At Mount Polley, the anniversary of fear must end



Quesnel Lake, BC — It is three years since Mount Polley Mine’s massive tailings dam collapsed, creating the biggest, most destructive mining waste disaster in Canadian history: 26 billion litres of waste rock, polluted water, heavy metals, and processing chemicals were dumped into drinking water and salmon bearing headwaters of the Fraser River Watershed.

First Nations and other communities living in the footprint of this Imperial Metals mine still live with the fear of the damage done and the ongoing risks — to the fervent denials of the company.

The good news is the new BC government appears to have very different views from the old “mining first” Liberals. NDP Premier John Horgan and Green Party Leader Andrew Weaver have embraced the United Nations Declaration on Indigenous Rights, including free prior and informed consent. They have made positive statements about the environment and doing mining right.

While this may be encouraging for BC, there needs to be a national response to the serious flaws in the entire mining system exposed by Mount Polley. Our “local” fears should be shared by everyone in Canada and downstream in Alaska and beyond who live where massive mining and tailing ponds exist or are being proposed, and by anyone who cares about the environment.

The Aug. 4, 2014 collapse was national and international headline news — billed as a wake-up call to the mining industry and the governments who are supposed to regulate it. Today it seems largely forgotten. Or it is assumed everything has been fixed. It has not.

Promises were made after the disaster to make mining dams safe. They should have been made in earnest and kept to the letter, especially considering an Expert Panel warned that, without comprehensive reforms, BC alone could expect two such collapses every decade.

And to hear the BC mines minister tell it when marking last year’s second anniversary, everything was indeed done and there was no longer any cause for concern.

The facts, and Liberal government actions, tell a very different story. BC has not fixed the problems. (And if everything has been glossed over here, how well do you think the industry and other jurisdictions have performed?)

For example, an analysis by respected mining expert David Chambers found that key Expert Panel recommendations were ignored, or only partially accepted, leaving risks and bad practices in place.

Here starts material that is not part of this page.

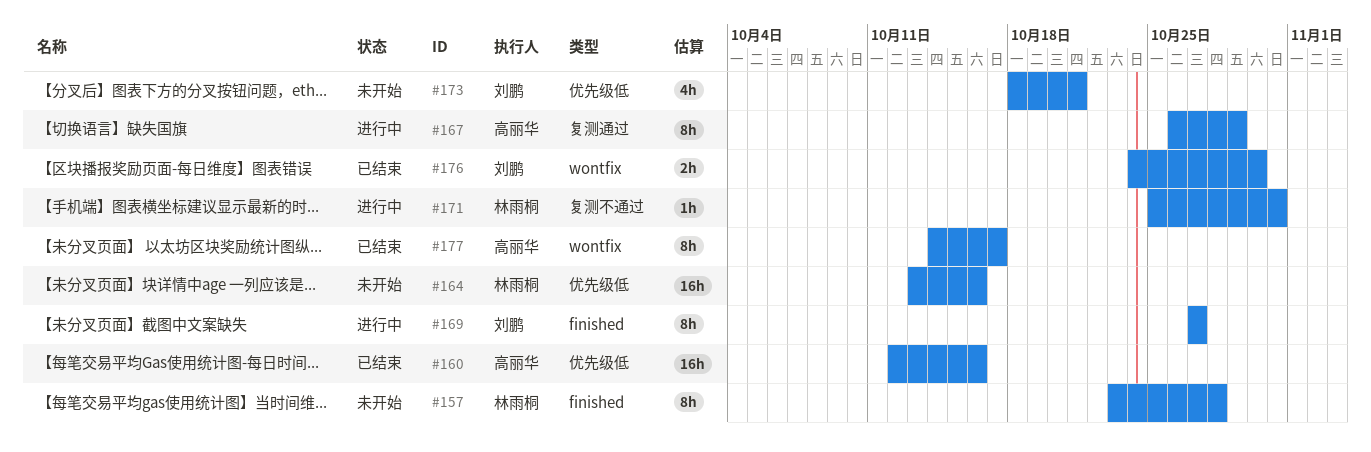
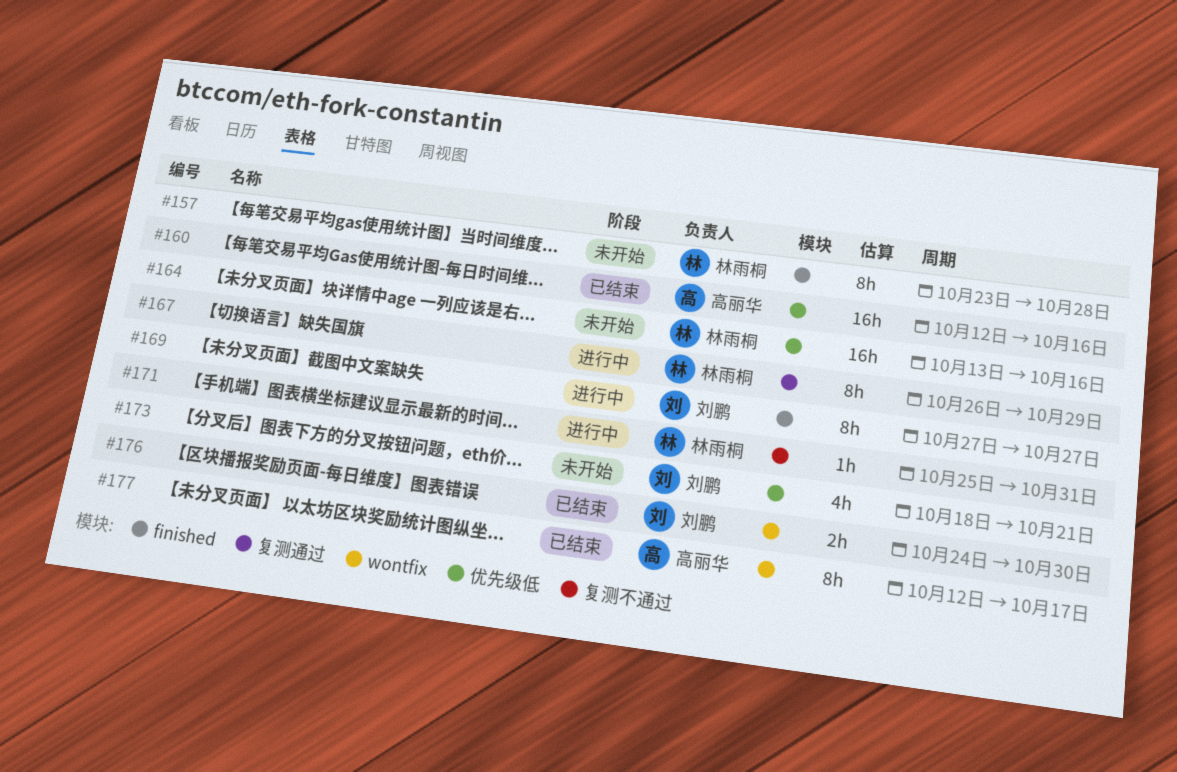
#167, owner: 高丽华 -> 林雨桐
#177, start: Oct 14 -> Oct 12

Business as usual.

No charges have been laid for the dam collapse, and some deadlines run out on Aug. 4, even though authorities immediately suspected laws had been broken.

And despite the objections of my First Nation and others, and of municipalities, the BC Liberals recently permitted Mount Polley to discharge waste water into our rivers, lakes and groundwater. It did not even force the company to provide a proven water treatment plant.

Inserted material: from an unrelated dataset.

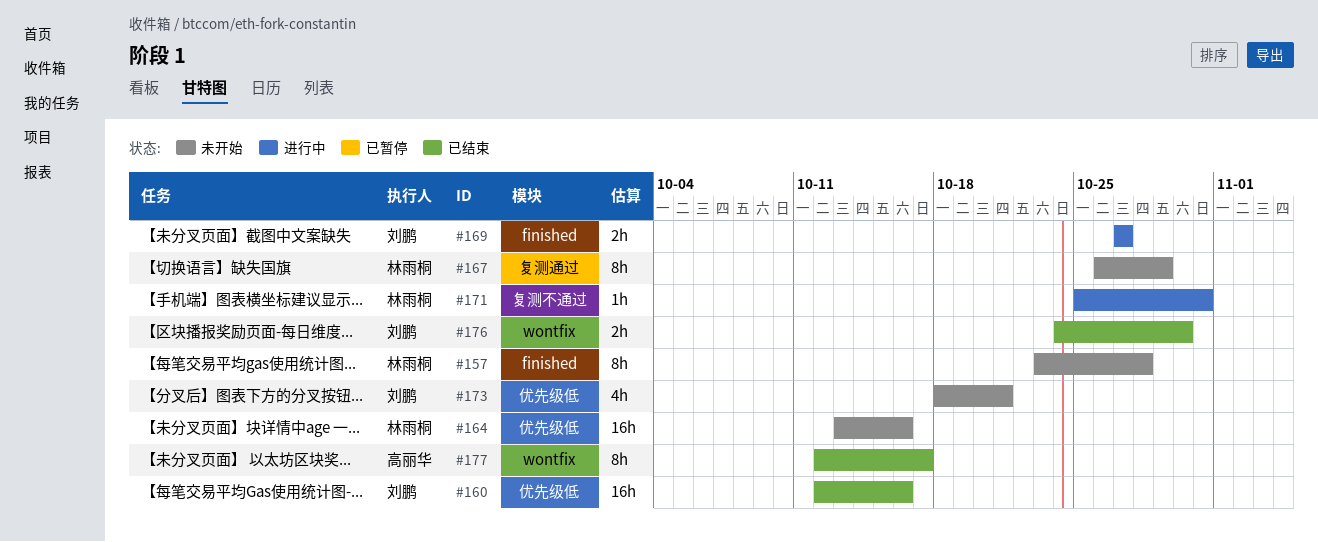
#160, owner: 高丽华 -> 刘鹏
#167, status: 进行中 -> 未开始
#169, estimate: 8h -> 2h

The same Liberals worked enthusiastically with Imperial Metals to resume full Mount Polley operations as quickly as possible — without, it seems, checking too closely into their plans and projections.

Imperial Metals recently reported that ores for Mount Polly (and its new sister mine Red Chris) were not as rich as predicted. The company will not meet its debt financing obligations, and will have to design new plans to move the mines forward.

Did anyone check the ore estimates and other data company used to justify their mines being approved, or was its word just accepted? Can anyone have confidence that, moving forward, safety will be the top priority?

Freedom of Information documents, just published by The Tyee, indicate the Liberal government’s priority from Day 1 was to protect mining. For example, in an email to communications and other staff Premier Clark wrote: “We have a few new mines coming on stream and we don’t want anything to get in the way of that.”

For good reason, we live in fear that once again, Mount Polley has been granted permission without knowing what their next move will be. And if this is what happened in BC, where the disaster happened, imagine how easy a ride the mining industry had in other provinces and from the federal government.

This is why BC’s First Nations Women Advocating Responsible Mining (FNWARM) is coordinating Water Ceremonies by groups across BC and Canada on Aug. 4. We want to send a message to the provincial mines minsters’ August meeting in New Brunswick that real action must be taken, through reforms to the Fisheries Act, and to mining regulations.

It is a message the ministers must hear and heed if we are to put an end to Aug. 4 as an annual day of mourning for those who live near mines, their waste facilities, or on the waters they threaten.

• Jacinda Mack is the mining coordinator for First Nations Women Advocating Responsible Mining.